Budgeting is an important tool used by management to control a company’s cash flows. According to investment banker Andy Lazarus of CIBC World Markets, reviewing a company’s budgets and forecasts is a key step whenever his company is analyzing a company for a deal. “Budgets should be set with worthy goals, and should always be realistic and attainable,” Lazarus advises.
Budgeting is so crucial to doing business that, chances are, your job description already includes some aspect of budgeting. What if there are no budgets in place–and you’ve managed to graduate without taking a singleclass?
The secret to budgeting variable costs is to determine what causes these costs to fluctuate.
Here are a few budget basics to keep in mind.
Set Realistic Goals
Top-level managers use departmental budgets to control spending without having to oversee each and every expense. As a result, executives expect departmental managers to prepare and maintain their own budgets; department heads assign budget management to their underlings.
How Does the Department Fit In?
When managers prepare their budgets, they first determine inflows, which depends on whether their department is a cost center or a profit center. A department that provides administrative support, such as human resources or accounting, is considered a cost center. In that case, determining the projected inflows is as simple as asking upper management how much money has been allocated to the department.
Figuring out the inflows of a profit center is much more difficult. Unlike cost centers, profit centers bring in money by selling products or services. Since the department’s inflows will fluctuate, projecting the department’s revenues requires considerable thought and effort.
Analyze a History of Expenses
Now comes the fun part: spending an employer’s money. To determine this aspect of the budget, managers analyze expenditures during the previous three or four years.
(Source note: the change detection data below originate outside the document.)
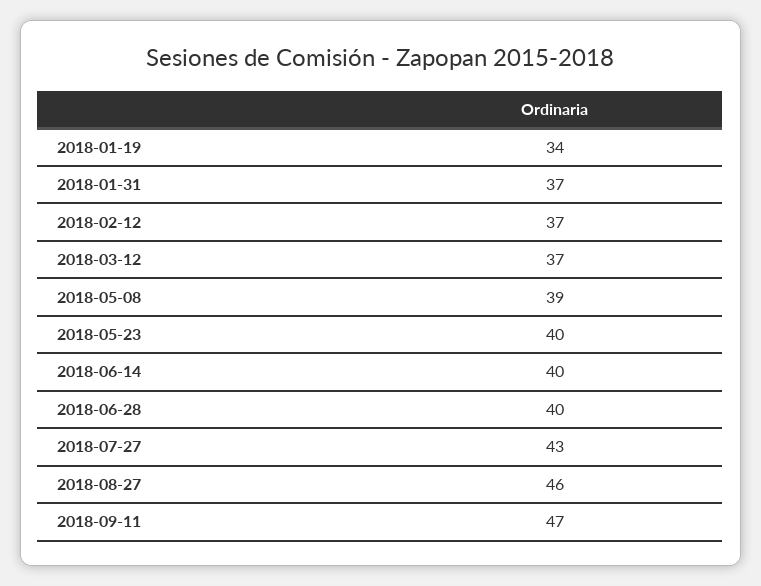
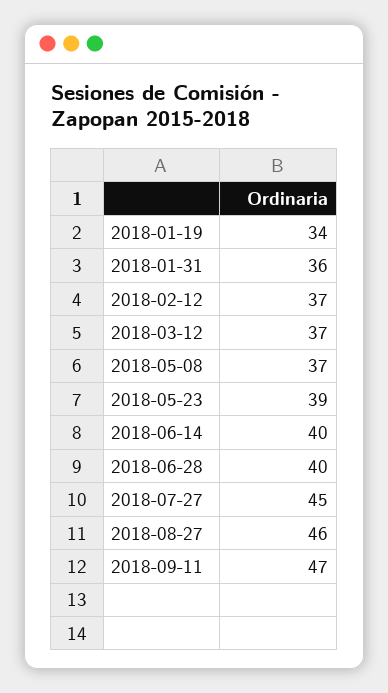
2018-01-31: 37 -> 36
2018-05-08: 39 -> 37
2018-05-23: 40 -> 39
2018-07-27: 43 -> 45

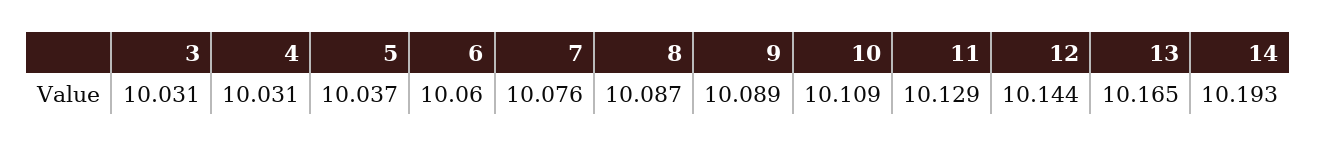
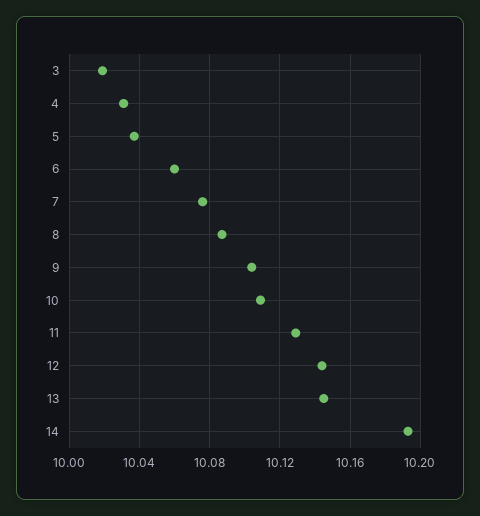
3: 10.031 -> 10.02
9: 10.089 -> 10.105
13: 10.165 -> 10.145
Once they’ve digested the historical data, they begin budgeting the current year’s expenditures in terms of fixed costs and variable costs.
Fixed Costs Don’t Fluctuate
Certain costs, such as rent and management salaries, don’t change much during the year. When forecasting a department’s expenditures, it helps to figure out how much will be spent on each of the department’s fixed costs each month. Then managers can project the remainder of their department’s costs. These costs, known as variable costs, fluctuate in relation to a department’s inflows and include staff hours, units of products sold, or miles driven. The secret to budgeting variable costs is to determine what causes these costs to fluctuate.
Use a Year-Round Budget
Managers periodically compare a department’s actual inflows and outflows to their budget, and make adjustments as needed. Most professionals agree that, to be a useful tool, budgets should be reviewed and updated either monthly or quarterly.
To learn about budgeting, consider taking one or more courses on this topic offered through local universities, adult education centers, or online seminars. And don’t overlook the information and templates available over the Internet. If you prefer to teach yourself new skills, there are many books about budgeting available on Amazon.com and elsewhere.